Dat is een standpunt. Ook wie het niet deelt, zal het kunnen respecteren. Maar kan ook van hem verwacht worden, dat hij hen die op dit standpunt staan, verzoekt om met hem samen te werken ? Dat zou zijnertijds het Trojaanse paard binnenhalen betekenen. En dat zou door de G.B. als een miskenning van zijn principieel protest moeten worden opgevat.
En nu is hier het punt, collega Boer, waar u ons grotere helderheid kunt verschaffen. Wij begrijpen nu niet, dat de G.B. zich beklaagt, dat hij geen evenredige plaats inneemt in de leiding der kerk.

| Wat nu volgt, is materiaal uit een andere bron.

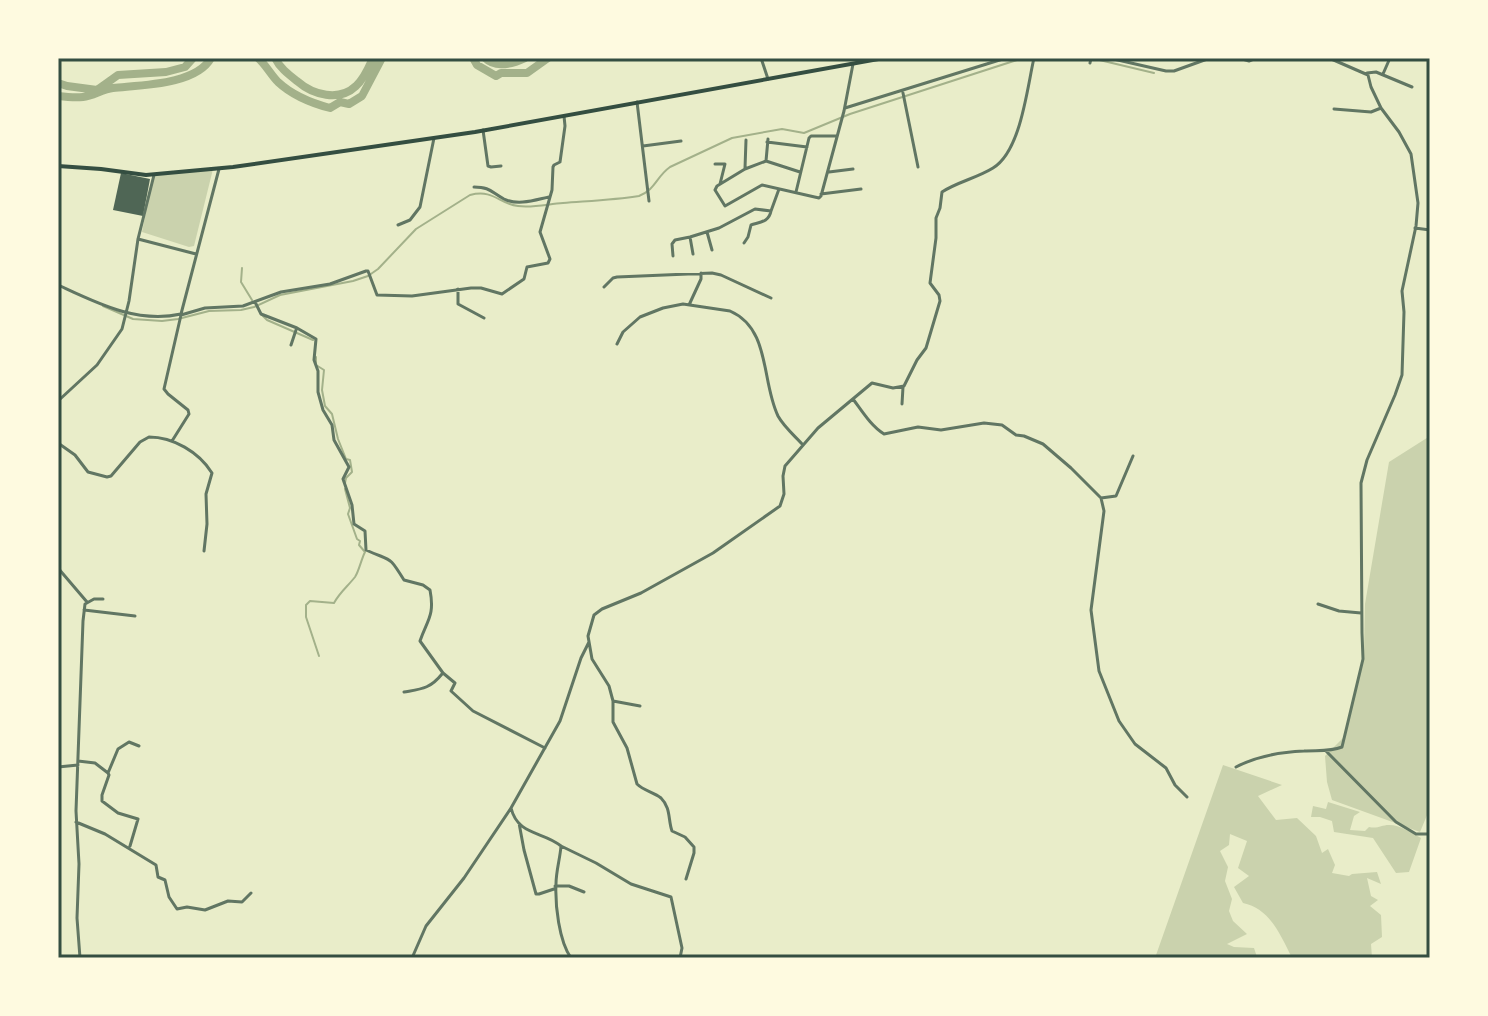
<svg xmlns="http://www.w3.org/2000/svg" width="1488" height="1016" font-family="'Nunito Sans',sans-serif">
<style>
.green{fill:#cad2ad}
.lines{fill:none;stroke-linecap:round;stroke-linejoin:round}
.stream{stroke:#a3b18a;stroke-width:2}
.river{stroke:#a3b18a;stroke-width:8}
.building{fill:#4f6655}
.minor{stroke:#617663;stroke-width:3}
.primary{stroke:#344e41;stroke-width:4}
.neatline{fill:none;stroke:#344e41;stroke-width:3}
</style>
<rect width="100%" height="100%" fill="#e9edc9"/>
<path class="green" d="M213,169L194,246L189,247L142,232L153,174Z
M1430,436V808L1420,832L1332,800L1327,782L1325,756L1345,736L1364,651L1365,604L1389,462Z
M1223,765L1282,785L1258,796L1276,820L1297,818L1316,836L1322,853L1328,849L1335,865L1332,873L1349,876L1352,874L1377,872L1381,884L1367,878L1371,896L1378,900L1370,906L1381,915L1382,937L1371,944L1372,958H1290L1291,956C1280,934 1269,908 1243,903L1234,887L1249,876L1238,868L1247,841L1230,834L1229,845L1220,851L1228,867L1225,881L1232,899L1229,911L1233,921L1247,934L1227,944L1234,947L1254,948L1257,957L1155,958Z
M1328,802L1360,812L1354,816L1350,830L1365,831L1369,827C1378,829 1381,825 1389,825C1400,825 1412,833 1421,838L1409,872L1396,873L1373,838L1334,832L1332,821L1320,817H1311L1313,806L1326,809Z"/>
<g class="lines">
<path class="stream" d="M1091,58L1154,73
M242,268L241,282L252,300
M103,306L133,319L162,321L178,319L209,311L241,310L254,307L280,295L353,281L368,276L378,269L416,229L470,195C494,189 499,204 518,206C533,208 548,204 563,203C588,201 614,200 639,196C656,189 656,177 670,167L732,138L782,129L804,133L850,114L1023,58
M262,315L267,320L313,340
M316,357V365L324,370L322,390L325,406L332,414L338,439L346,459L350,460L352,472L346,478L345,483
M319,656L306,617V605L310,601L334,603C340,592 348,586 355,577C359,571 361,560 365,552L359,545L360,541L357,539L348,514L350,508L345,489"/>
<path class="river" d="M258,58C266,65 271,75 278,82C293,96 311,103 330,108L340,102L349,104L362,96L382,58
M275,58C280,68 288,74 297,81C313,95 339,102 356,86C364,79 369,67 373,58
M473,58L477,65L496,76L501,73H527L548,58
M485,58C496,69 512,64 525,58
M58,83L67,86L97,90L118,75L166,72L185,67L193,58
M58,96C66,97 75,98 83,97C93,96 103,89 113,88C140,85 196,85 211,58"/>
</g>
<path class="building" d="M121,173L150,179L143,216L113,210Z"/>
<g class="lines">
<path class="minor" d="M761,58L768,79
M1109,58L1166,71H1174L1210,58
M1239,58L1249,61L1256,58
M1090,63L1091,58
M1367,73L1376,72L1412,87
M1383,74L1390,58
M903,93L918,167
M637,102L649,201
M845,108L1006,58
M1334,109L1371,112L1381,108
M483,130L488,166L491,167L501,166
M767,142L807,147
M643,146L681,141
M766,161L768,139
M715,164H725L720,184
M745,168L746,140
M800,172L766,161L745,169L717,186L715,190L725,206L762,185L819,198L821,196L844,111L853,64
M829,172L853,169
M474,187C490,187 491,192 504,199C518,206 535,200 549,197
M796,192L809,138L811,136H837
M821,194L861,189
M398,225L410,220L420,207L434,138
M1415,228L1430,230
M707,232L712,250
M690,237L693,254
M138,239L196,254
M744,243L748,237L751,225C760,222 769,222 771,211
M673,256L672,244L675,240L690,237L719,228L755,209L771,211L779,189
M58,285C97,303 137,324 181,314L219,169
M604,287L613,278L617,277L712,273L721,275L771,298
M458,289V304L484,318
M255,302L261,314L297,328L316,339L314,360L318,371V392L323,410L332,425L334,440L349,467L343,479L352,505L354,524L365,531L366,550C392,562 388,554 404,580L423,585L430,590C435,616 427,620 420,641L443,673L455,683L451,691L473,711L545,748
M689,305L701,279V273
M181,314V315L205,308L243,306L281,292L330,284L366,271H368L377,295L412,296L471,288H481L502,294L524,279L527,267L548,263L550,259L540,232L552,190L553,167L554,165L560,162L565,126L564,116
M617,344L623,332L640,317L663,308L683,304L730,311C771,329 761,381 778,416C784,427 795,436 803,445
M291,345L296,330
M853,399C862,411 871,426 884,434L918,427L941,430L984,423L1002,425L1016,435L1024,436L1043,444L1071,468L1101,498L1104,511L1091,610L1099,671L1119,721L1135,744L1166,768L1175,785L1187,797
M58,401L97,365L122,329L129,301L138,239L154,175
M902,404L903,387
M172,441L189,414L188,410L168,394L164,389L181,315
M58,443L75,455L88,472L107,477L111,476L140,442L149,437C173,437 199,452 212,473L206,494L207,524L204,551
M1101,498L1116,496L1133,456
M58,568L87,602
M1318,604L1339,611L1361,613
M84,610L135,616
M404,692C421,689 430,689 442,674
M613,701L640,706
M1326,751L1396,822L1416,834H1430
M78,761L95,763L108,773L109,775L102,795V801L118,813L138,819L130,846
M58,767L78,765
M1236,767C1257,756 1280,752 1304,751C1317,750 1330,752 1342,747L1363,659L1362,633L1361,483L1367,460L1395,395L1402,375L1404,312L1402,291L1416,226L1418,203L1411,154L1399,132L1381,108L1371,87L1368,75L1329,58
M108,773L118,749L129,742L139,746
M76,822L105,834L156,865L158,877L165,880L169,897L177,909L187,907L205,910L228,901L242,902L251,893
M519,823L524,850L536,894H539L554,889
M561,846L596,863L631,884L671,897L682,948L680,958
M686,879L694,853V847L685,837L672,831C668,820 671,808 661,798C654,792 644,791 637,784L627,748L613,722V701L609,686L592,659L588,636L594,615L602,609L641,593L713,553L780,506L784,494L783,476L785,466L818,428L872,383L893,388L904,386L917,360L926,348L940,301L939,295L930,283L936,238V218L940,208L942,192C957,182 977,178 993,168C1021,151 1027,88 1034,58
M555,886H569L584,892
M80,958L77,918L79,864L76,811L83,621L85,604L94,599H103
M412,958L426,926L464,878L511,808
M571,958C559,941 555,905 556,884C556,871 560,859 561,846C543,831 518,836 511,808L560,721L581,658L589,642"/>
<path class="primary" d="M58,166L101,169L146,175L233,167L475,132L884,58"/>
</g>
<rect width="1488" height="1016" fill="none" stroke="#fefae0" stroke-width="120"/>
<rect x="60" y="60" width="1368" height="896" class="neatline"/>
</svg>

Wij begrijpen ook niet, dat hij zich in de gemeenten waar hij in de minderheid is, op „rechten der minderheden" wil beroepen, die in de uitgesproken confessionele gedachtengang van de G.B. geen plaats hebben. We begrijpen evenmin, dat men zich daar over intolerantie beklaagt, als men die zelf meent te moeten oefenen. Kort gezegd : de G.B. gedraagt zich, waar hij heerst, als de uitsluitende gestalte van de wettige kerk, die hoogstens ook nog voor rechts-confessionelen ruimte laat; waar hij niet heerst, wil hij als modaliteit erkend en behandeld worden. Dit doet ons aan de politiek der rooms-katholieke kerk denken. Maar er is nogal verschil tussen gereformeerd en rooms. Wij willen dit graag in het raam van het gereformeerde belijden begrijpen. Zolang het niet begrepen wordt, is het alleen maar irritant en moet het gevolg wel zijn; dat men geen samenwerking met de G.B. begeert, omdat men niet gelooft dat deze ernstig gemeend kan zijn.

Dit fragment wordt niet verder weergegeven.